Data entries
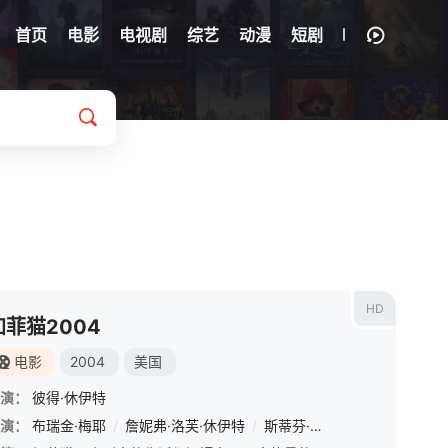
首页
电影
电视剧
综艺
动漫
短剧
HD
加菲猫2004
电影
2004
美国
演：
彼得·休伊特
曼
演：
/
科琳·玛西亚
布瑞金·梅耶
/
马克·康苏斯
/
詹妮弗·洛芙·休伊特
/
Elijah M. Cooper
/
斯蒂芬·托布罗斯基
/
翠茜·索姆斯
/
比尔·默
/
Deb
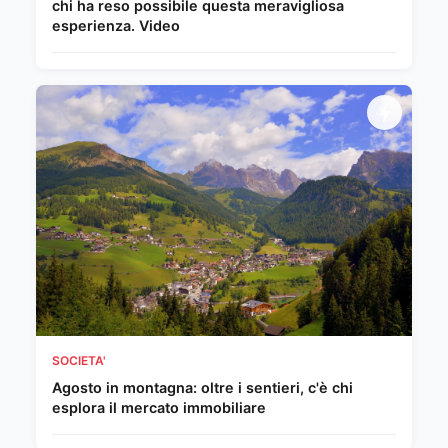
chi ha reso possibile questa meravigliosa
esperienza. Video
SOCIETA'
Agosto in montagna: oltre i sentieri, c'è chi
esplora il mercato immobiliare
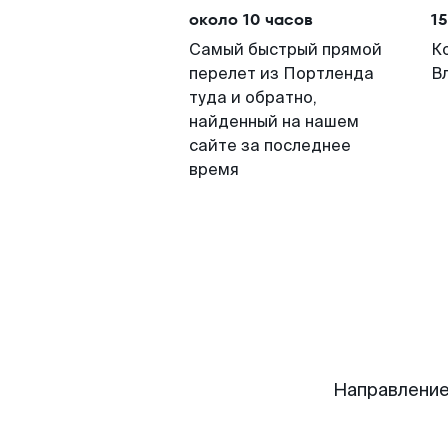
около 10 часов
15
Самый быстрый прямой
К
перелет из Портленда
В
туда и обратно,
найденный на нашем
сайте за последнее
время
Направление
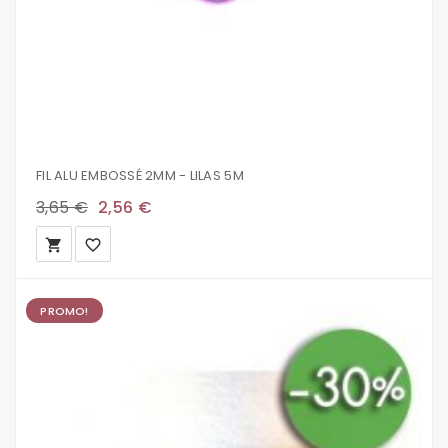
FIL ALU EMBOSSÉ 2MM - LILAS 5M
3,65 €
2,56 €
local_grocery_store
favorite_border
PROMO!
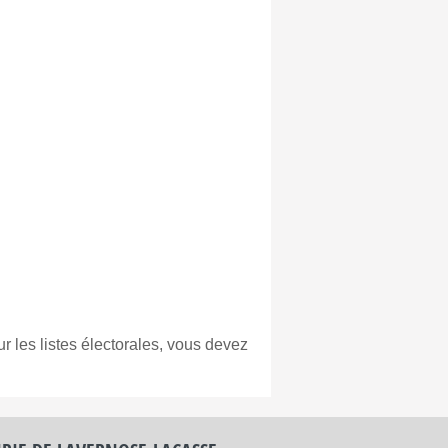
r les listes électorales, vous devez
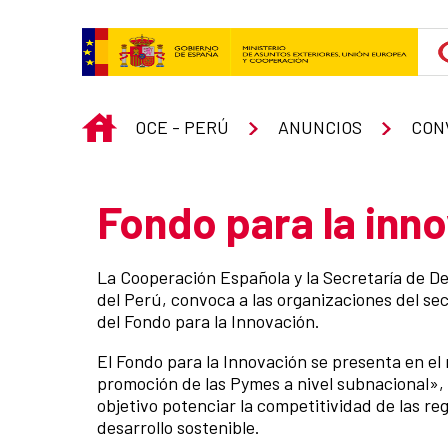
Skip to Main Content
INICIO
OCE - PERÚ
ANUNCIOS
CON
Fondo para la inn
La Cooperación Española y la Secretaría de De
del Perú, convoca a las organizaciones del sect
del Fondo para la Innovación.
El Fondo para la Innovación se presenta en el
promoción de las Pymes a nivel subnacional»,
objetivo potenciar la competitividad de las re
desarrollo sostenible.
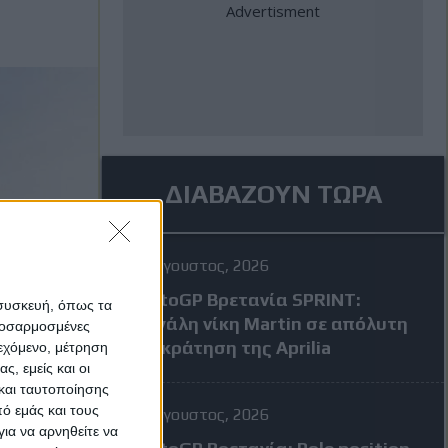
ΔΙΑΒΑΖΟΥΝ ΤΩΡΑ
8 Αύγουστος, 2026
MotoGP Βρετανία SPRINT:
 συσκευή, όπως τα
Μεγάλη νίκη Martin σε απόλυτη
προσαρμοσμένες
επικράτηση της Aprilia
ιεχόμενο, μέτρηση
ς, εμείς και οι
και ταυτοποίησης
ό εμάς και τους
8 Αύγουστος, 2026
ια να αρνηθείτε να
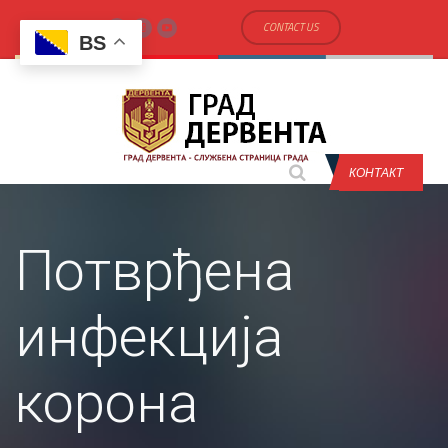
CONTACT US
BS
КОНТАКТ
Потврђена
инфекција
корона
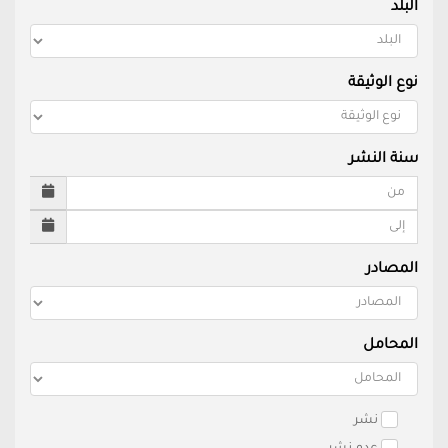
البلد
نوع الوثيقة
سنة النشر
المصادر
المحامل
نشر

**What to do**
Rewrite the text of all the items with every "电影" renamed to "影片" and nothing else changed. Omit the pictures from your answer.

**Solution for this exercise**
首页
影片
电视剧
综艺
动漫
短剧
HD
加菲猫2004
影片
2004
美国
演：
彼得·休伊特
曼
演：
/
科琳·玛西亚
布瑞金·梅耶
/
马克·康苏斯
/
詹妮弗·洛芙·休伊特
/
Elijah M. Cooper
/
斯蒂芬·托布罗斯基
/
翠茜·索姆斯
/
比尔·默
/
Deb
chi ha reso possibile questa meravigliosa
esperienza. Video
SOCIETA'
Agosto in montagna: oltre i sentieri, c'è chi
esplora il mercato immobiliare
около 10 часов
15
Самый быстрый прямой
К
перелет из Портленда
В
туда и обратно,
найденный на нашем
сайте за последнее
время
Направление
FIL ALU EMBOSSÉ 2MM - LILAS 5M
3,65 €
2,56 €
local_grocery_store
favorite_border
PROMO!
r les listes électorales, vous devez
Skip to Main Content
INICIO
OCE - PERÚ
ANUNCIOS
CON
Fondo para la inn
La Cooperación Española y la Secretaría de De
del Perú, convoca a las organizaciones del sect
del Fondo para la Innovación.
El Fondo para la Innovación se presenta en el
promoción de las Pymes a nivel subnacional»,
objetivo potenciar la competitividad de las re
desarrollo sostenible.
ΔΙΑΒΑΖΟΥΝ ΤΩΡΑ
8 Αύγουστος, 2026
MotoGP Βρετανία SPRINT:
 συσκευή, όπως τα
Μεγάλη νίκη Martin σε απόλυτη
προσαρμοσμένες
επικράτηση της Aprilia
ιεχόμενο, μέτρηση
ς, εμείς και οι
και ταυτοποίησης
ό εμάς και τους
8 Αύγουστος, 2026
ια να αρνηθείτε να
CONTACT US
BS
КОНТАКТ
Потврђена
инфекција
корона
البلد
نوع الوثيقة
سنة النشر
المصادر
المحامل
نشر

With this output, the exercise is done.